“Then you’ve read it.”

“I haven’t read it. I’ve only sniffed the first page.”

“That’s enough. Glance at the conclusion. Get your statement, three points; that’ll run you through a thousand words. Look here—shall I write it for you?”

“I’ve got fifty ideas,” she said beginning to write.

“That’s too many, Miriam. That’s the trouble with you. You’ve got too many ideas. You’re messing up your mind, quite a good mind, with too swift a succession of ideas.” She wrote busily on, drinking in his elaboration of his view of the state of her mind. “H’m,” he concluded, stopping suddenly; but she read in the sound no intention of breaking away because she had nothing to say to him. He was watching, in some way interested. He sat back in his chair; sympathetically withheld. Actually deferring to her work....
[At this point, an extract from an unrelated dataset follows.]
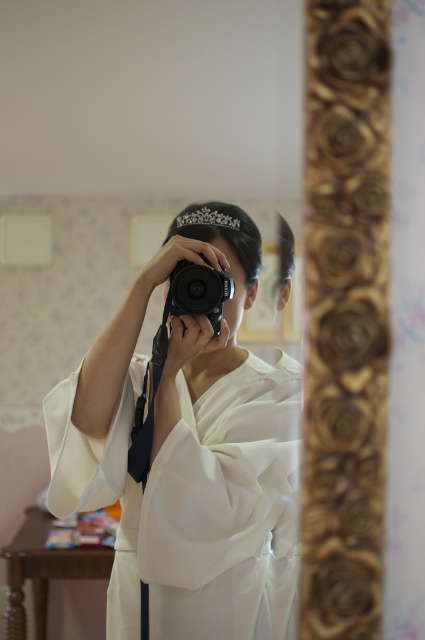
Between white satin kimono at center and black plastic camera at center, which one appears on the right side from the viewer's perspective?

black plastic camera at center is more to the right.

Does white satin kimono at center have a smaller size compared to black plastic camera at center?

No.

At what (x,y) coordinates should I click in order to perform the action: click on white satin kimono at center. Please return your answer as a coordinate pair (x, y). The height and width of the screenshot is (640, 425). Looking at the image, I should click on (189, 454).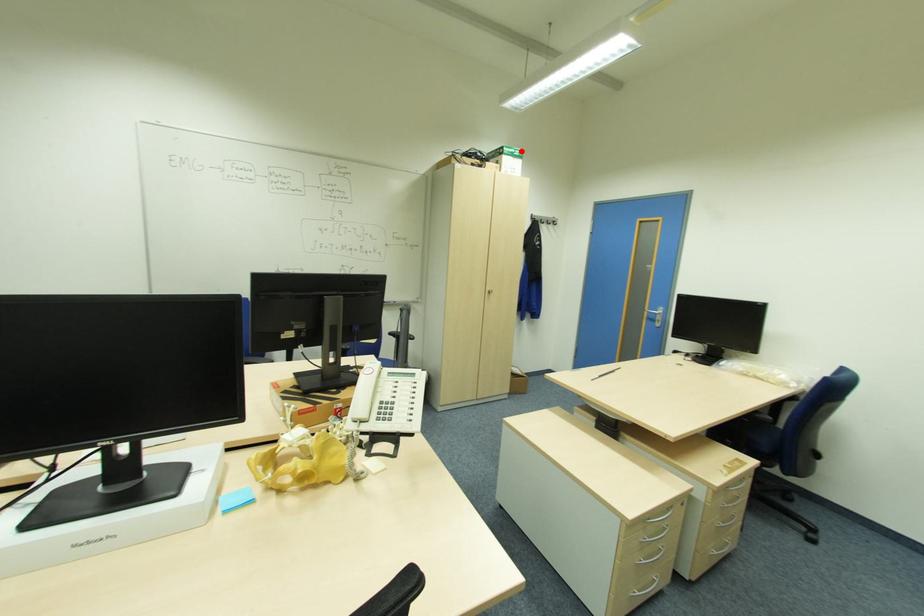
She tore off the finished page and transfixed it on the grass with a hatpin. Her pencil flew. The statement was finished and leading to another. Perhaps he was right about three ideas. A good shape. The last must come from the book. She would have to consult it. No. It should be left till later. Her second page joined the first. It was incredible that he should be sitting there inactive, obliterated by her work.

She tore off the third sheet and dropped her pencil on the grass.

“Finished? Three sheets in less than twenty minutes. How do you do it, Miriam?”

“It’ll do. But I shall have to copy it. I’ve resisted the temptation to say what I think about the House of Curmudgeons. Trace it back to the First Curmudgeon. Yet it seems somehow wrong to write in the air, so currently. The first time I did a review, of a bad little book on Whitman, I spent a fortnight of evenings reading.”

“You began at the Creation. Said everything you had to say about the history of mankind.”